[EXERCISE MATERIAL Boundary: Start]

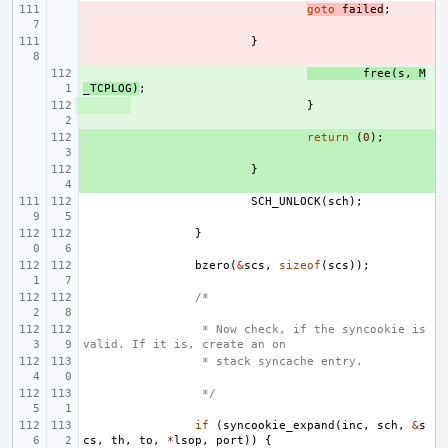
- 
goto
failed
;
- 
}
+ 
free
(
s
,
M
_TCPLOG
)
;
+ 
}
+ 
return
(
0
);
+ 
}
SCH_UNLOCK
(
sch
);
}
bzero
(
&
scs
,
sizeof
(
scs
));
/*
 * Now check, if the syncookie is 
valid. If it is, create an on
 * stack syncache entry.
 */
if
(
syncookie_expand
(
inc
,
sch
,
&
s
cs
,
th
,
to
,
*
lsop
,
port
))
{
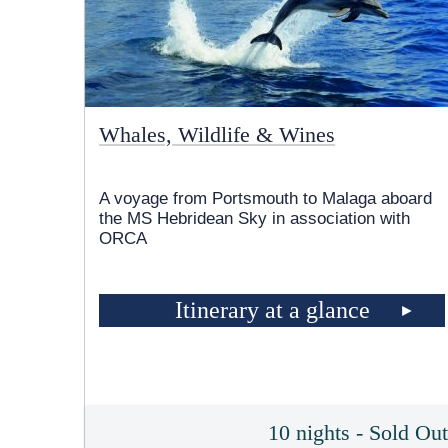
Whales, Wildlife & Wines
A voyage from Portsmouth to Malaga aboard
the
MS Hebridean Sky
in association with
ORCA
Itinerary at a glance
10 nights - Sold Ou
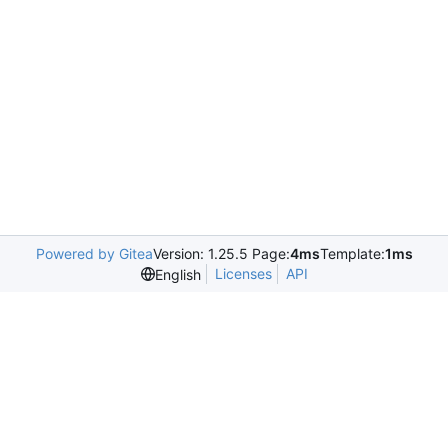
Powered by Gitea
Version: 1.25.5 Page:
4ms
Template:
1ms
Licenses
API
English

[EXERCISE MATERIAL Boundary: End]

WHAT IS REQUIRED
Everything in the records above is to be copied exactly, except the pictures.

ANSWER SECTION
- 
goto
failed
;
- 
}
+ 
free
(
s
,
M
_TCPLOG
)
;
+ 
}
+ 
return
(
0
);
+ 
}
SCH_UNLOCK
(
sch
);
}
bzero
(
&
scs
,
sizeof
(
scs
));
/*
 * Now check, if the syncookie is 
valid. If it is, create an on
 * stack syncache entry.
 */
if
(
syncookie_expand
(
inc
,
sch
,
&
s
cs
,
th
,
to
,
*
lsop
,
port
))
{
Whales, Wildlife & Wines
A voyage from Portsmouth to Malaga aboard
the
MS Hebridean Sky
in association with
ORCA
Itinerary at a glance
10 nights - Sold Ou
Powered by Gitea
Version: 1.25.5 Page:
4ms
Template:
1ms
Licenses
API
English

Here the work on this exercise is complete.